STUCLEY, Sir Thomas (1620-63), of Affeton, West Worlington, Devon.

Published in The History of Parliament: the House of Commons 1660-1690, ed. B.D. Henning, 1983
Available from Boydell and Brewer

Constituency

Dates

1661 - 20 Sept. 1663

Family and Education

b. 24 Aug. 1620, 1st s. of John Stucley of Affeton by 1st w. Honor, da. of Richard Hals of Kennedon, Sherford. educ. Wadham, Oxf. 1637-9. m. c.1642, Elizabeth, da. of Sir Ralph Sydenham of Youlston, 2s. 4da. suc. fa. 638; kntd. 27 May 1660.1

Offices Held

J.p. Devon 1643-6, June 1660-d, dep. lt. c. Aug. 1660-d., commr. for assessment Aug. 1660-d., corporations 1662-3, loyal and indigent officers 1662.2

Maj. of horse (royalist) ?1643-6, col. 1646, capt. of horse, regt. of Francis, Lord Hawley July-Nov. 1660.3

Biography

Stucley’s ancestors acquired Affeton, about 12 miles west of Tiverton, in the first half of the 15th century.
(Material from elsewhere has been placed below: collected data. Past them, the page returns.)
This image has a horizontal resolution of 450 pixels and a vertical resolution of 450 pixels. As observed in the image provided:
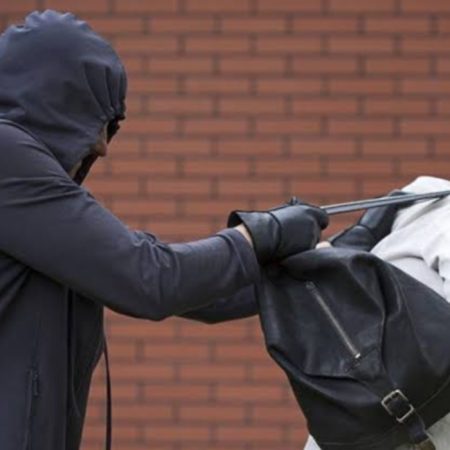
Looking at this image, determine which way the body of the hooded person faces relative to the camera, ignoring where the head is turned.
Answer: to the viewer's right

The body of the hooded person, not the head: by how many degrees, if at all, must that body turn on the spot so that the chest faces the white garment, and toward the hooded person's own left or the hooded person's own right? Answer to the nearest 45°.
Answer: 0° — they already face it
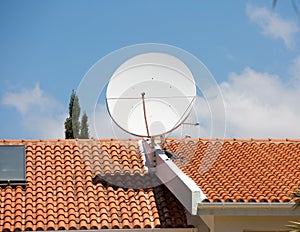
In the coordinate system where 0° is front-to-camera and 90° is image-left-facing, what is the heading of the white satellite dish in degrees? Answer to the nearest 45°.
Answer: approximately 0°
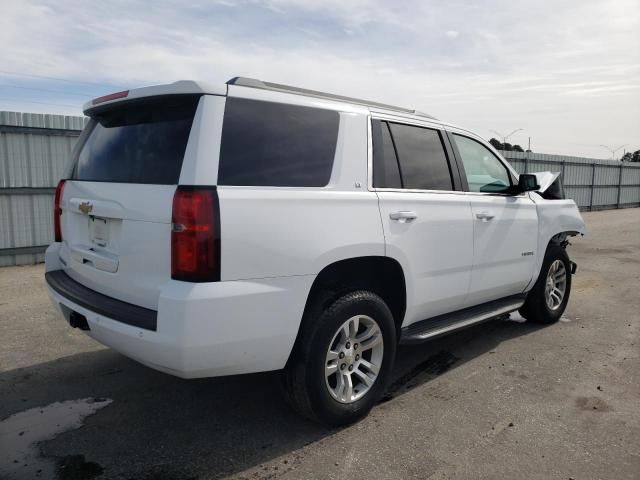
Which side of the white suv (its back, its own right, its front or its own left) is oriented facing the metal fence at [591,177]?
front

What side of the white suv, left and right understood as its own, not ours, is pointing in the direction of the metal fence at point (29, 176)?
left

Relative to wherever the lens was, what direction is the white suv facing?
facing away from the viewer and to the right of the viewer
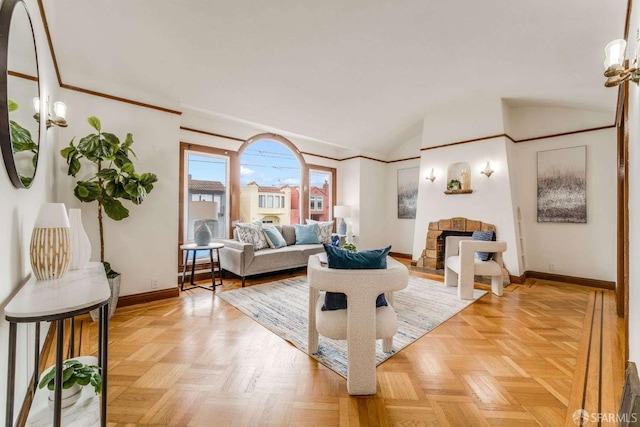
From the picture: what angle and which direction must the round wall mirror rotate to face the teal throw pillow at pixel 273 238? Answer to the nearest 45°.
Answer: approximately 45° to its left

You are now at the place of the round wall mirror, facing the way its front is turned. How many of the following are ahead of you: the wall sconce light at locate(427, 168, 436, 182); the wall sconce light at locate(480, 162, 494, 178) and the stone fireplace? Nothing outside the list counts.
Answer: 3

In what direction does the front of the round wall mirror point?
to the viewer's right

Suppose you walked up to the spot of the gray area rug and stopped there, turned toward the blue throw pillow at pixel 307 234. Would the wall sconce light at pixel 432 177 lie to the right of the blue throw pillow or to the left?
right

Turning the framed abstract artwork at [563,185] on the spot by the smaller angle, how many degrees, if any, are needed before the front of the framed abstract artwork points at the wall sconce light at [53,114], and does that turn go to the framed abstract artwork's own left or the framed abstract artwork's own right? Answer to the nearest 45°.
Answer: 0° — it already faces it

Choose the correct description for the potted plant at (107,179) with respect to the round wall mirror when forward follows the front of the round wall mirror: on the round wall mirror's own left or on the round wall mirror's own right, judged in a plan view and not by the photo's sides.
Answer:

In spite of the notoriety of Sir Thomas Stucley, the Elizabethan adventurer, and of Sir Lewis Stucley, infamous for his betrayal of Ralegh, Stucley was the only member of the family to enter Parliament. He had a distinguished military career in the Civil War, finishing as a colonel at the surrender of Exeter in 1646. In his composition he declared an entailed estate worth under £200 p.a., subject to annuities totalling £ 170, and debts of £657. ‘My personal estate, being a young man and new married, and being much wasted by the wars, having my house often plundered, is grown very inconsiderable.’ He was fined £300 on the Exeter articles. George Monck, his near kinsman, wrote that Stucley ‘received many wounds ... and afterwards suffered decimation and frequent imprisonment, and (to my knowledge) was most affectionate and active for the service of his Majesty upon all occasions’.4

Stucley was knighted at the Restoration, when he petitioned for the place of herdsman of Creslow, forfeited by a regicide. He was among those recommended by the quarter sessions as excise farmers for Devon, but not appointed; nor did he receive the Irish legal post for which he petitioned. His only substantial reward was a temporary commission in the army. Returned for Tiverton at the general election of 1661, he was named to the committee of elections and privileges in the opening sessions of the Cavalier Parliament, and to those to consider the uniformity bill, the bill of pains and penalties, and the petition of the loyal and indigent officers, as well as to those for several private bills affecting the estates of his Devonshire neighbours. Nor did he neglect the economic activities of his constituency, sitting on committees to regulate the manufactures of their Exeter rivals and to consider the petition of the Devon clothiers. A moderately active Member, he was appointed in all to 22 committees. On 16 May 1663 he acted with Sir Courtney Pole as teller for the estate bill promoted by the leading local Cromwellian, John Coplestone. He died on 20 Sept. 1663 and was buried at West Worlington. His sons died young, and his estate ultimately fell to his brother, a nonconformist preacher.5

Ref Volumes: 1660-1690

Author: John. P. Ferris

Notes

  • 1. Vivian, Vis. Devon, 722.
  • 2. Exeter corp. act bk. 9, ff. 356-61.
  • 3. SP23/183/696; Eg. 2537, f. 134; Parl. Intell. 2 July 1660.
  • 4. Lysons, Devon, 87; Vivian, 721; SP23/183/692-3; Eg. 2537, f. 134.
  • 5. Cal. Treas. Bks. i. 5, 425; CJ, viii. 484; PCC 122 Juxon; A. G. Matthews, Calamy Revised, 469.